Alawieh may be an uncommitted delegate, but he is a committed Democrat.

He began his career in politics volunteering on the first congressional campaign of former Rep. Andy Levin (D-Mich.). Alawieh describes Levin as more than just a boss but as a mentor, someone who invited Alawieh over for Shabbat dinners and would chat late into the night about the power of politics and the importance of public service.

“He called me up and said he was going to quit his job so he could work for me in Washington,” Levin says. “I told him not to do that because I couldn’t promise him a job.” Alawieh quit anyway. And when Levin was elected, he brought Alawieh along as his legislative assistant. By 2021, Alawieh was working as chief of staff for the activist turned congresswoman Rep. Cori Bush (D-Miss.), a job that gave him the opportunity to flourish as a kind of outsider’s insider, someone comfortable operating both a bullhorn and Washington’s power levers.

It’s this combination that makes him a unique being here at the DNC convention. He’s not a protester, even if people keep asking him.

“People were afraid that we were going to come here and do something scary,” he says. But Alawieh knows there are different ways to wield power. Here, he’s an organizer, and a connected one.

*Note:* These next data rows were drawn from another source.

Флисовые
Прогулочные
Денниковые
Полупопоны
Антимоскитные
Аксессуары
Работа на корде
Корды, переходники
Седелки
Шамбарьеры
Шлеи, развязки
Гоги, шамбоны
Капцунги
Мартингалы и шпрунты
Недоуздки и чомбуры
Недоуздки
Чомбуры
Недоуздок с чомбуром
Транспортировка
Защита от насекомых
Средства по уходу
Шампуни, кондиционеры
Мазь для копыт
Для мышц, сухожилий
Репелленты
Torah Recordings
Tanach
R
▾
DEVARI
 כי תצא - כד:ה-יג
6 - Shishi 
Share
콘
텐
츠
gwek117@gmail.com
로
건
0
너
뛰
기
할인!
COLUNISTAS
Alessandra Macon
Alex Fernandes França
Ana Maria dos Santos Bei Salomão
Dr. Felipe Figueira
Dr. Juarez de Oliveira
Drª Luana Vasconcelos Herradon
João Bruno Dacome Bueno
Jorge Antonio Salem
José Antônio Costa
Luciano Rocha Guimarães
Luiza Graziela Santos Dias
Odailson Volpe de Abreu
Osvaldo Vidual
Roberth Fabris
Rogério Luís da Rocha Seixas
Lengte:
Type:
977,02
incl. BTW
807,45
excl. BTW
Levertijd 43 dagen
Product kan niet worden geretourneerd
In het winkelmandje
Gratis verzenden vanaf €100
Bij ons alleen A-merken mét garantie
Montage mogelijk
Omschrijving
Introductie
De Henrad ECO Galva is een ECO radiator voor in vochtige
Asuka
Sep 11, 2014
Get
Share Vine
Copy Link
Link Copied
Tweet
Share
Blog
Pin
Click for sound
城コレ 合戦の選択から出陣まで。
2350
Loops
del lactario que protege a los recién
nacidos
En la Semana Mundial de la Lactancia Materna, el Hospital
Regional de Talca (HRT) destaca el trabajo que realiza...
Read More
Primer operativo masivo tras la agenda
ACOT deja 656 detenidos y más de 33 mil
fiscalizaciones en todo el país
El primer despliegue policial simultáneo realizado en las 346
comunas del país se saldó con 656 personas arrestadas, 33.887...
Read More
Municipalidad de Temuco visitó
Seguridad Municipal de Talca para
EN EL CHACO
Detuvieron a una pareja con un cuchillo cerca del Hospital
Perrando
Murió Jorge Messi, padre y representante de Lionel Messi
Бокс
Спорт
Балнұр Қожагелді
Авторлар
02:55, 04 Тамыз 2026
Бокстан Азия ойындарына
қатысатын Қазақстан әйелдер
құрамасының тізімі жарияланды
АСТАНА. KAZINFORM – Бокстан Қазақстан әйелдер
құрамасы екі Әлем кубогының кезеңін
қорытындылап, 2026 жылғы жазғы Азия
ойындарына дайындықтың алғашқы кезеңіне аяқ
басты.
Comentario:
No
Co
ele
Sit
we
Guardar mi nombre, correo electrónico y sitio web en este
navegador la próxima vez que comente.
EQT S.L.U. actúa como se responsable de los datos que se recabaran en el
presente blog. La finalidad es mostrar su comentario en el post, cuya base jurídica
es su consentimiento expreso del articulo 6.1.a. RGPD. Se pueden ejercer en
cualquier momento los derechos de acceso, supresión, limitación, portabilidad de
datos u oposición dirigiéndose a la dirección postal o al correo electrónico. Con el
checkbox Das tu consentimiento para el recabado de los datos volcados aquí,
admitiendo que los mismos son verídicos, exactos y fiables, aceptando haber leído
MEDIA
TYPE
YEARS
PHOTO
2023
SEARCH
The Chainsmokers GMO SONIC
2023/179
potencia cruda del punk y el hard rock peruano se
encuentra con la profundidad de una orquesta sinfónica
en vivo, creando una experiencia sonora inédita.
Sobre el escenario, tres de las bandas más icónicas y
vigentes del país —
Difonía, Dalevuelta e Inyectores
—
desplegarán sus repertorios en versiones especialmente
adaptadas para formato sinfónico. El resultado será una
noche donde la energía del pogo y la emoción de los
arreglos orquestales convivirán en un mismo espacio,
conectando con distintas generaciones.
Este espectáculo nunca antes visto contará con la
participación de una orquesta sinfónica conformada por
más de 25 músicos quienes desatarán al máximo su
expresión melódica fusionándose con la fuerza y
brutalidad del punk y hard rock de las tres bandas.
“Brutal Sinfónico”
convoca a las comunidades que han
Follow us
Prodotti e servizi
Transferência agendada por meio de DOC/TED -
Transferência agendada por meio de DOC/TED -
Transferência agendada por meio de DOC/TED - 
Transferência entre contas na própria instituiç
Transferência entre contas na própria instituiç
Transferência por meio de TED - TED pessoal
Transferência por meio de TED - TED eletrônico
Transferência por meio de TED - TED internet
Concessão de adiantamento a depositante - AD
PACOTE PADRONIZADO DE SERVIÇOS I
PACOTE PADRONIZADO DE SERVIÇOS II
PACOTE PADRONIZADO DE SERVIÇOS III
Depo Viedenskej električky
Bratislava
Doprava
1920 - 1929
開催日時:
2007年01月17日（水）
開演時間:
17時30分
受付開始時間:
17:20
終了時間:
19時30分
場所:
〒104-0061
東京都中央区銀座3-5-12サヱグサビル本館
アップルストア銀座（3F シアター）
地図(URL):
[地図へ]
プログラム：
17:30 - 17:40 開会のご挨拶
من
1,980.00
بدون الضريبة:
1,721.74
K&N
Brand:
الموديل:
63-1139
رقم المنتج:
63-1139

He roams the concession area off the arena floor looking for Democratic insiders he knows from his time on the Hill, looking for people with connections to the Harris campaign, people who might be willing to ask for a Palestinian American speaker on the main stage, or to advocate for a change in American foreign policy.

“I had a lot of touch points with the Harris team,” he says near the end of the first night. “They haven’t said yes, but they haven’t said no. So I think the door is still open.”

He’s sitting in the stands of the arena now. Members of his delegation stand up to applaud as speakers talk about fighting for reproductive rights, getting better pay and benefits for workers, and the need to fight creeping authoritarianism. Alawieh stays seated, even if he wished he had it in him to stand alongside them.

“It’s not joy that I’m feeling,” he says. “It’s solidarity. I just want to feel the solidarity back.”

correction

An earlier version of this article misspelled Lil Jon's name. The article has been corrected.